* _Your instructions_:
From the R. D. Laing quotations below, set down word for word the part starting with "And because we" and going on through "an unlivable situation.".

* _Extracted text_:
And because we fail to notice
that we fail to notice
there is little we can do
to change
until we notice
how failing to notice
shapes our thoughts and deeds.
R. D. LAING
attributed, Vital Lies, Simple Truths: The Psychology of Self Deception
Schizophrenic behaviour is a special strategy that a person invents in order to live in an unlivable situation.
R. D. LAING
The Politics of Experience
Schizophrenia is the name for a condition that most psychiatrists ascribe to patients they call schizophrenic.
R. D. LAING
attributed, The Concise Columbia Dictionary of Quotations
Society highly values its normal man. It educates children to lose themselves and to become absurd, and thus to be normal. Normal men have killed perhaps 100,000,000 of their fellow normal men in the last fifty years.
R. D. LAING
The Politics of Experience
A child born today in the United Kingdom stands a ten times greater chance of being admitted to a mental hospital than to a university.... This can be taken as an indication that we are driving our children mad more effectively than we are genuinely educating them. Perhaps it is our way of educating them that is driving them mad.
R. D. LAING
The Politics of Experience
The dynamics and structures found in those groups called families in our society may not be evident in those groups called families in other places and times.
R. D. LAING
The Politics of the Family and Other Essays
What we take anything to be profoundly affects how we go about describing it, and how we describe something profoundly affects how we go about explaining, accounting for, or understanding what is what we are, in a sense, defining, by our description.
R. D. LAING
"The Use of Existential Phenomenology in Psychotherapy", The Evolution of Psychotherapy
A psychiatrist who professes to be a healer of souls, but who keeps people asleep, treats them for waking up, and drugs them asleep again (increasingly effectively as this field of technology sharpens its weapons), helps to drive them crazy.

* _Dataset excerpts_:
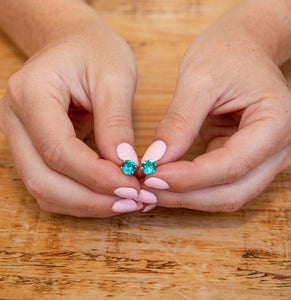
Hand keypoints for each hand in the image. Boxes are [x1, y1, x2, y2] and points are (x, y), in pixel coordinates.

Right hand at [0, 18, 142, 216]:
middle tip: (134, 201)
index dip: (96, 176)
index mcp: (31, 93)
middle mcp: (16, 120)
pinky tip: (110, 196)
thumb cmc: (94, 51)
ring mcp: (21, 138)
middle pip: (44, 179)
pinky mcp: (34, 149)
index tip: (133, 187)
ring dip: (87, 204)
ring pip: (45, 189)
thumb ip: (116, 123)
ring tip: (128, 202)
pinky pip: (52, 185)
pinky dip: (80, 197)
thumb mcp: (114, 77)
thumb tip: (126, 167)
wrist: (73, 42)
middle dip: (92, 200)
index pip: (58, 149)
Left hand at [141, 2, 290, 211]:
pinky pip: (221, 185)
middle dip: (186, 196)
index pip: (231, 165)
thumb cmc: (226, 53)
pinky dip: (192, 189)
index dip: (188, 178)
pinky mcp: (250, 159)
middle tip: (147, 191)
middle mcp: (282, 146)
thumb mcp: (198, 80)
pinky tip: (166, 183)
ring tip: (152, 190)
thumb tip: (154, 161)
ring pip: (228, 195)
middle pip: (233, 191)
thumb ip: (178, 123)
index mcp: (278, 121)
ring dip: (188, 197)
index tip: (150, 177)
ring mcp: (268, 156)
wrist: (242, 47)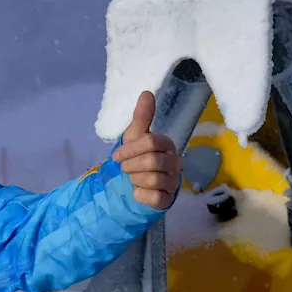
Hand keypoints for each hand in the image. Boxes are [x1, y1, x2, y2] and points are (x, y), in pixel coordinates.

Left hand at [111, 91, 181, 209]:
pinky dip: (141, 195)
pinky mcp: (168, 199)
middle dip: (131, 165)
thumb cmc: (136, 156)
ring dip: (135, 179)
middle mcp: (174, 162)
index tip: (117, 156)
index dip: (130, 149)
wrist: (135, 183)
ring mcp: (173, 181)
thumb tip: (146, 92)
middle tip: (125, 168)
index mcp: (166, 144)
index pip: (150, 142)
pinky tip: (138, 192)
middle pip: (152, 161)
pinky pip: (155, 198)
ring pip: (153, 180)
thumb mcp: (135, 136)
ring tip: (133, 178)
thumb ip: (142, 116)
==
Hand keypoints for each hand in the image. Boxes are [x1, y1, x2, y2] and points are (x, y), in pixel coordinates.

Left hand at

* _Answer space_:
And because we fail to notice
that we fail to notice
there is little we can do
to change
until we notice
how failing to notice
shapes our thoughts and deeds.
R. D. LAING
attributed, Vital Lies, Simple Truths: The Psychology of Self Deception
Schizophrenic behaviour is a special strategy that a person invents in order to live in an unlivable situation.